Europeanen heroverwegen landmijnen

Koude Oorlogscourage kan Ruslands buren versterkenDoor Andrew Higgins

WARSAU, Polen – Gedurende decennia werden antipersoonsmijnen gebruikt door Oostbloklanden om het Westen en de dreigende burgers van het communistische gordijn te scheiden.

Aan het einde van de Koude Oorlog werden de mijnen grotendeels opgegeven door het blok.
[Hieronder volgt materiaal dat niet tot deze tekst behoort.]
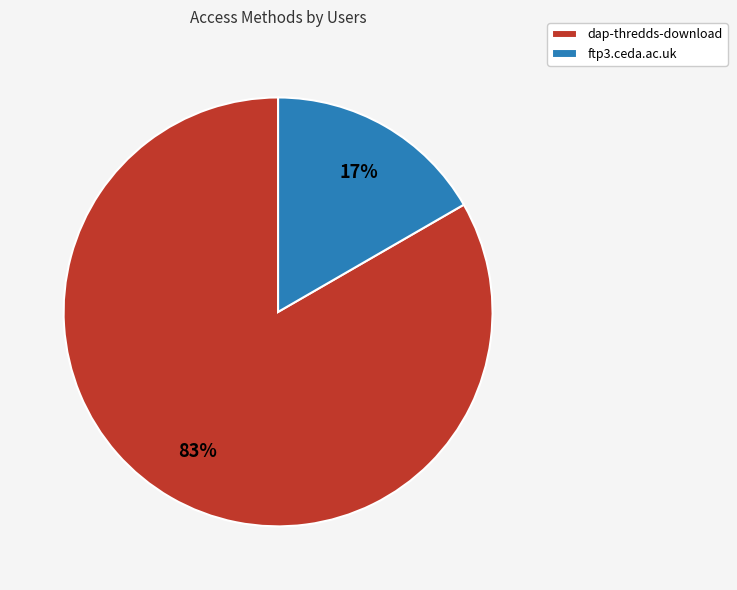

How many slices are in this pie chart?

2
Anti-mijncampagnes, gesteund door hun zaak door Diana, Princess of Wales, drongen wereldleiders aan om een globaal verdrag te ondertekenen dat indiscriminair dodelijke wapens verbiedt.

Nu, alsnog een gevolg van de Russische invasie van Oekraïne in 2022, overwegen vijf landen om het gebruik van een wapen opnieuw in te voeren dat voor de meesten hun verdediging tegen Russische aanvallen versterkt.

Recente stappen van Polen, Finland – en een belofte van de Oekraïense president Volodymyr Zelenskyy – om zich terug te trekken uit een mijnenverbodverdrag dat in 1999 van kracht werd, duiden op een hernieuwde toename in het gebruik van antipersoonsmijnen. Het formeel verlaten van het verdrag is een proces van zes maanden.

De recente golf van landen die een pijler van de na-Koude Oorlog-orde verwerpen, heeft antimijncampagnes verontwaardigd, met Gabor, directeur van de International Campaign to Ban Landmines, die mee hielp de Nobelprijs voor de Vrede te ontwerpen voor zijn werk aan het opruimen van antipersoonsmijnenwapens, bekend als het Mine Ban Verdrag.